1人で喋って、勝手に赤くなって、ホント馬鹿みたい。
「……こっち見てよ」
「嫌、です」
「見てよ」
「嫌です」
「なまえちゃん」
「嫌だって……んぅ!?」
余りにもしつこかったので、罵倒しようと振り返って相手を見るとー
気付いた時には私と彼の距離は0になっていた。
咄嗟の出来事に頭がスパークする。
甘い。甘い。ひたすら甘い。
頭が可笑しくなりそう……
抵抗しようにも両手は塞がれていて、舌を噛んでやる事だって出来たんだろうけど、それを試みようとした時には私の身体は痺れてしまっていた。
「んっ……」
何度も、何度も、臨也さんの舌が私の咥内を揶揄する。
キスなんて初めてで、私はどうしたら良いのか解らなくて、何故だか無性に泣きたくなった。
「……下手くそ」
臨也さんは終わるや否やそう言って顔を顰めた。
「なん、で……コレ……」
「コレって、キスの事?もしかして初めてだった?」
「……」
「図星か。

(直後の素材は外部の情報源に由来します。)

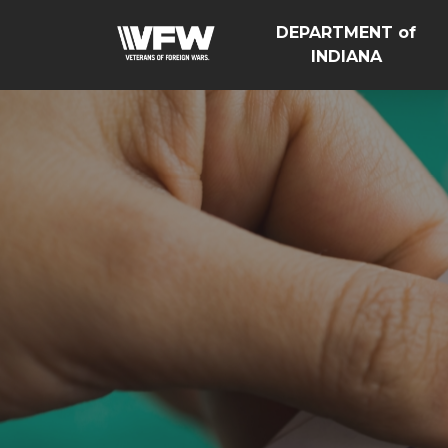
DEPARTMENT of
INDIANA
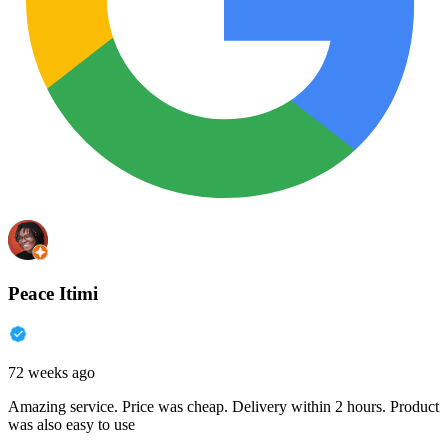
Peace Itimi
72 weeks ago
Amazing service. Price was cheap. Delivery within 2 hours. Product
was also easy to use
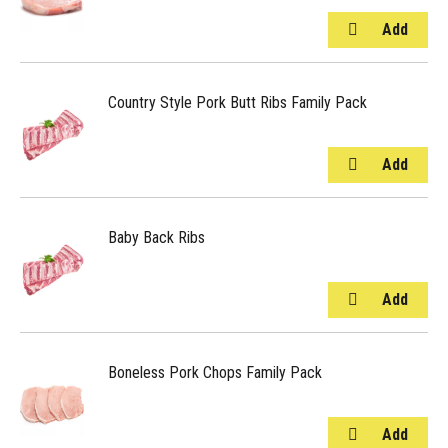
Country Style Pork Butt Ribs Family Pack
Baby Back Ribs
Boneless Pork Chops Family Pack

光栄に思いなよ、ファーストキスが俺とだなんて」
「っ……」
そうだ、ファーストキスだ。
ファーストキス、だったのに。
ぽたり、ぽたりと、瞳から零れ落ちた丸い滲がスカートを濡らしていく。
この男の前では絶対に泣きたくなかったのに、結局私は自分に負けてしまった。
「なまえちゃんの泣き顔、最高だね。ゾクゾクする」
臨也さんは私の手を離したかと思うと、私を自分の方に引き寄せる。
臨也さんの胸の中は相変わらず冷たくて、やっぱり人間とは違うんだと認識させられた。
「手を繋いで、キスをして……
どう?君のしたい事、叶えてあげたつもりなんだけど」
違う、こんなの間違ってる。
しかも手は繋いでない。掴まれていただけだ。
そう思ったけれど、私は何も言わなかった。
臨也さんはこんなにも酷くて、冷たくて、怖いのに、どうしてキスはあんなに優しかったんだろう。
どうしてこんなにも優しく抱き締めてくれるんだろう。
ただ、それだけが不思議でならなかった。